What the task asks> In full and without change, retype the records.

━━ Data listing

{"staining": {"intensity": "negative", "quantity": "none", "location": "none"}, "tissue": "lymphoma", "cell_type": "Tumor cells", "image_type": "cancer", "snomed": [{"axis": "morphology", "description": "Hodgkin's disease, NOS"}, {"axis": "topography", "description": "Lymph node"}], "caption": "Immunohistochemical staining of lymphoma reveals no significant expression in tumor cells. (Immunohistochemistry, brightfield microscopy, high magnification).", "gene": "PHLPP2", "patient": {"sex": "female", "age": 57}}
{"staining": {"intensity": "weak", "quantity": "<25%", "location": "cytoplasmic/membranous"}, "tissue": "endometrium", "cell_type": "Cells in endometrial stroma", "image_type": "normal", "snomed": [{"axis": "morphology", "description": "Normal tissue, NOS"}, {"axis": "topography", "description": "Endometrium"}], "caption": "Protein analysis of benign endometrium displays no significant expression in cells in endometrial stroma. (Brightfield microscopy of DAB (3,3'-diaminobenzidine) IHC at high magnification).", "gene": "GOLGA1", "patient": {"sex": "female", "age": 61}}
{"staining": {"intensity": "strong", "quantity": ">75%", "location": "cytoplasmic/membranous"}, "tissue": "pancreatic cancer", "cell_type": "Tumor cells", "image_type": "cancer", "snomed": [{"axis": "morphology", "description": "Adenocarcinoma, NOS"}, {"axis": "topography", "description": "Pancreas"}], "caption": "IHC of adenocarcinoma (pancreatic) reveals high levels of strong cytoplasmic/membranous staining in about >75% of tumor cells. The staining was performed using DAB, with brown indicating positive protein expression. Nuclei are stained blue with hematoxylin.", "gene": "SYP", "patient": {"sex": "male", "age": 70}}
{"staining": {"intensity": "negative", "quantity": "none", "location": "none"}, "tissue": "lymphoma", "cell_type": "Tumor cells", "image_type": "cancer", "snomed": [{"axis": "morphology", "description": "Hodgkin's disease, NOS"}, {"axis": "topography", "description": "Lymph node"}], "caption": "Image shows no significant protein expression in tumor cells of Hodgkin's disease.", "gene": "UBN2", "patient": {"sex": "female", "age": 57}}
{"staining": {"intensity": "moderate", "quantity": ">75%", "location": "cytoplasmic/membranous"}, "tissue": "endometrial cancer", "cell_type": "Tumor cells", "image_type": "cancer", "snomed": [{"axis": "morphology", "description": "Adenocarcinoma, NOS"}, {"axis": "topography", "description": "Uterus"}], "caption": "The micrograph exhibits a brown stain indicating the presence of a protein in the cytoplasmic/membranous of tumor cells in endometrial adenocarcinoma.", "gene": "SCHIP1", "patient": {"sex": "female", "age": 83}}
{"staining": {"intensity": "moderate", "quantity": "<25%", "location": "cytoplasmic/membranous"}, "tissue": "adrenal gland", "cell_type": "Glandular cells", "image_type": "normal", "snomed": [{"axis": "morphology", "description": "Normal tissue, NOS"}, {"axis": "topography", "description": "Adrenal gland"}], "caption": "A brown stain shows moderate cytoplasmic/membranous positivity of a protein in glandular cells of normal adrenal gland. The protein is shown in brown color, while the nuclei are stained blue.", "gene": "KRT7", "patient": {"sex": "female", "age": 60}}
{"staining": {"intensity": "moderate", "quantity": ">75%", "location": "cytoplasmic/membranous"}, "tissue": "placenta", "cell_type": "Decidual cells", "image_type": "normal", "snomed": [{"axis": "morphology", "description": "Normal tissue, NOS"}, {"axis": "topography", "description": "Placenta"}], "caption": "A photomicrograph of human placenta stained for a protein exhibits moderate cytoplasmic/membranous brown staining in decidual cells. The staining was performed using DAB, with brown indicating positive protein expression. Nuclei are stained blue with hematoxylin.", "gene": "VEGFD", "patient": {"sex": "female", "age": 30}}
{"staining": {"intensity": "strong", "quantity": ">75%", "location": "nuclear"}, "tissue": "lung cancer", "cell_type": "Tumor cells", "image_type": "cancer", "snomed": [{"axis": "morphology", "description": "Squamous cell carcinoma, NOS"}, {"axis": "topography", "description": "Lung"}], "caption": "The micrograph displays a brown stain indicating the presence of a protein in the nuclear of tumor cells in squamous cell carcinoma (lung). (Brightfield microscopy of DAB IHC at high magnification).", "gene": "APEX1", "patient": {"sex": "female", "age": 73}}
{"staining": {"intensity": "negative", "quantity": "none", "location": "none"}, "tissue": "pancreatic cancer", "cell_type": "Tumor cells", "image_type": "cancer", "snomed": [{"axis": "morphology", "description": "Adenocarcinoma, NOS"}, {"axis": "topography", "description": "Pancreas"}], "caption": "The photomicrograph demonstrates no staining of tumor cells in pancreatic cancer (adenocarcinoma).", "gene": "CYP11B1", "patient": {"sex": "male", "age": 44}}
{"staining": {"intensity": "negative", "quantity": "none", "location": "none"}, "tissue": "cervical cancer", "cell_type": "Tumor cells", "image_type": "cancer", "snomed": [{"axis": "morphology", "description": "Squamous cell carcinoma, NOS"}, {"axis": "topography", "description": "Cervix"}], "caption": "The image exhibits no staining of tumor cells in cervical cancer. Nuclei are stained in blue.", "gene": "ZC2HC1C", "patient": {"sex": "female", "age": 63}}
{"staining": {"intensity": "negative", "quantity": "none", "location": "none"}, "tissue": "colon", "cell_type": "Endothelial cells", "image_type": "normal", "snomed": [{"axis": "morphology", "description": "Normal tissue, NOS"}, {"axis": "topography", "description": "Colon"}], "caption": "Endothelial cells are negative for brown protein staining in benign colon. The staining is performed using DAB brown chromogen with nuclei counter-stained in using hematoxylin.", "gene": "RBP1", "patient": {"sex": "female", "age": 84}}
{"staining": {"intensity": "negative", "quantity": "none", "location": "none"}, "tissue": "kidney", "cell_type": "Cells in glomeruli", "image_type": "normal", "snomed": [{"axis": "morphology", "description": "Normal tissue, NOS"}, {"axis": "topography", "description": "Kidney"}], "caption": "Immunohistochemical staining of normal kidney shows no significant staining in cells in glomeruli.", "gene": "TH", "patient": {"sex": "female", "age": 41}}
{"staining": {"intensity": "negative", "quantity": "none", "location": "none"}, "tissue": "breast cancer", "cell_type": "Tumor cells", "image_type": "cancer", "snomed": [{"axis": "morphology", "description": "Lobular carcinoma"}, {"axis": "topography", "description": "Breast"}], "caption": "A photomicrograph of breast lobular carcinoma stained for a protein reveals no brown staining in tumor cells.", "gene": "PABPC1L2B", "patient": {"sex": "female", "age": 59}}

━━━━

Response to the exercise>
{"staining": {"intensity": "negative", "quantity": "none", "location": "none"}, "tissue": "lymphoma", "cell_type": "Tumor cells", "image_type": "cancer", "snomed": [{"axis": "morphology", "description": "Hodgkin's disease, NOS"}, {"axis": "topography", "description": "Lymph node"}], "caption": "Immunohistochemical staining of lymphoma reveals no significant expression in tumor cells. (Immunohistochemistry, brightfield microscopy, high magnification).", "gene": "PHLPP2", "patient": {"sex": "female", "age": 57}}
{"staining": {"intensity": "weak", "quantity": "<25%", "location": "cytoplasmic/membranous"}, "tissue": "endometrium", "cell_type": "Cells in endometrial stroma", "image_type": "normal", "snomed": [{"axis": "morphology", "description": "Normal tissue, NOS"}, {"axis": "topography", "description": "Endometrium"}], "caption": "Protein analysis of benign endometrium displays no significant expression in cells in endometrial stroma. (Brightfield microscopy of DAB (3,3'-diaminobenzidine) IHC at high magnification).", "gene": "GOLGA1", "patient": {"sex": "female", "age": 61}}
{"staining": {"intensity": "strong", "quantity": ">75%", "location": "cytoplasmic/membranous"}, "tissue": "pancreatic cancer", "cell_type": "Tumor cells", "image_type": "cancer", "snomed": [{"axis": "morphology", "description": "Adenocarcinoma, NOS"}, {"axis": "topography", "description": "Pancreas"}], "caption": "IHC of adenocarcinoma (pancreatic) reveals high levels of strong cytoplasmic/membranous staining in about >75% of tumor cells. The staining was performed using DAB, with brown indicating positive protein expression. Nuclei are stained blue with hematoxylin.", "gene": "SYP", "patient": {"sex": "male", "age": 70}}
{"staining": {"intensity": "negative", "quantity": "none", "location": "none"}, "tissue": "lymphoma", "cell_type": "Tumor cells", "image_type": "cancer", "snomed": [{"axis": "morphology", "description": "Hodgkin's disease, NOS"}, {"axis": "topography", "description": "Lymph node"}], "caption": "Image shows no significant protein expression in tumor cells of Hodgkin's disease.", "gene": "UBN2", "patient": {"sex": "female", "age": 57}}
{"staining": {"intensity": "moderate", "quantity": ">75%", "location": "cytoplasmic/membranous"}, "tissue": "endometrial cancer", "cell_type": "Tumor cells", "image_type": "cancer", "snomed": [{"axis": "morphology", "description": "Adenocarcinoma, NOS"}, {"axis": "topography", "description": "Uterus"}], "caption": "The micrograph exhibits a brown stain indicating the presence of a protein in the cytoplasmic/membranous of tumor cells in endometrial adenocarcinoma.", "gene": "SCHIP1", "patient": {"sex": "female", "age": 83}}
{"staining": {"intensity": "moderate", "quantity": "<25%", "location": "cytoplasmic/membranous"}, "tissue": "adrenal gland", "cell_type": "Glandular cells", "image_type": "normal", "snomed": [{"axis": "morphology", "description": "Normal tissue, NOS"}, {"axis": "topography", "description": "Adrenal gland"}], "caption": "A brown stain shows moderate cytoplasmic/membranous positivity of a protein in glandular cells of normal adrenal gland. The protein is shown in brown color, while the nuclei are stained blue.", "gene": "KRT7", "patient": {"sex": "female", "age": 60}}
{"staining": {"intensity": "moderate", "quantity": ">75%", "location": "cytoplasmic/membranous"}, "tissue": "placenta", "cell_type": "Decidual cells", "image_type": "normal", "snomed": [{"axis": "morphology", "description": "Normal tissue, NOS"}, {"axis": "topography", "description": "Placenta"}], "caption": "A photomicrograph of human placenta stained for a protein exhibits moderate cytoplasmic/membranous brown staining in decidual cells. The staining was performed using DAB, with brown indicating positive protein expression. Nuclei are stained blue with hematoxylin.", "gene": "VEGFD", "patient": {"sex": "female", "age": 30}}
{"staining": {"intensity": "strong", "quantity": ">75%", "location": "nuclear"}, "tissue": "lung cancer", "cell_type": "Tumor cells", "image_type": "cancer", "snomed": [{"axis": "morphology", "description": "Squamous cell carcinoma, NOS"}, {"axis": "topography", "description": "Lung"}], "caption": "The micrograph displays a brown stain indicating the presence of a protein in the nuclear of tumor cells in squamous cell carcinoma (lung). (Brightfield microscopy of DAB IHC at high magnification).", "gene": "APEX1", "patient": {"sex": "female", "age": 73}}
{"staining": {"intensity": "negative", "quantity": "none", "location": "none"}, "tissue": "pancreatic cancer", "cell_type": "Tumor cells", "image_type": "cancer", "snomed": [{"axis": "morphology", "description": "Adenocarcinoma, NOS"}, {"axis": "topography", "description": "Pancreas"}], "caption": "The photomicrograph demonstrates no staining of tumor cells in pancreatic cancer (adenocarcinoma).", "gene": "CYP11B1", "patient": {"sex": "male", "age": 44}}
{"staining": {"intensity": "negative", "quantity": "none", "location": "none"}, "tissue": "cervical cancer", "cell_type": "Tumor cells", "image_type": "cancer", "snomed": [{"axis": "morphology", "description": "Squamous cell carcinoma, NOS"}, {"axis": "topography", "description": "Cervix"}], "caption": "The image exhibits no staining of tumor cells in cervical cancer. Nuclei are stained in blue.", "gene": "ZC2HC1C", "patient": {"sex": "female", "age": 63}}
{"staining": {"intensity": "negative", "quantity": "none", "location": "none"}, "tissue": "colon", "cell_type": "Endothelial cells", "image_type": "normal", "snomed": [{"axis": "morphology", "description": "Normal tissue, NOS"}, {"axis": "topography", "description": "Colon"}], "caption": "Endothelial cells are negative for brown protein staining in benign colon. The staining is performed using DAB brown chromogen with nuclei counter-stained in using hematoxylin.", "gene": "RBP1", "patient": {"sex": "female", "age": 84}}
{"staining": {"intensity": "negative", "quantity": "none", "location": "none"}, "tissue": "kidney", "cell_type": "Cells in glomeruli", "image_type": "normal", "snomed": [{"axis": "morphology", "description": "Normal tissue, NOS"}, {"axis": "topography", "description": "Kidney"}], "caption": "Immunohistochemical staining of normal kidney shows no significant staining in cells in glomeruli.", "gene": "TH", "patient": {"sex": "female", "age": 41}}
{"staining": {"intensity": "negative", "quantity": "none", "location": "none"}, "tissue": "breast cancer", "cell_type": "Tumor cells", "image_type": "cancer", "snomed": [{"axis": "morphology", "description": "Lobular carcinoma"}, {"axis": "topography", "description": "Breast"}], "caption": "A photomicrograph of breast lobular carcinoma stained for a protein reveals no brown staining in tumor cells.", "gene": "PABPC1L2B", "patient": {"sex": "female", "age": 59}}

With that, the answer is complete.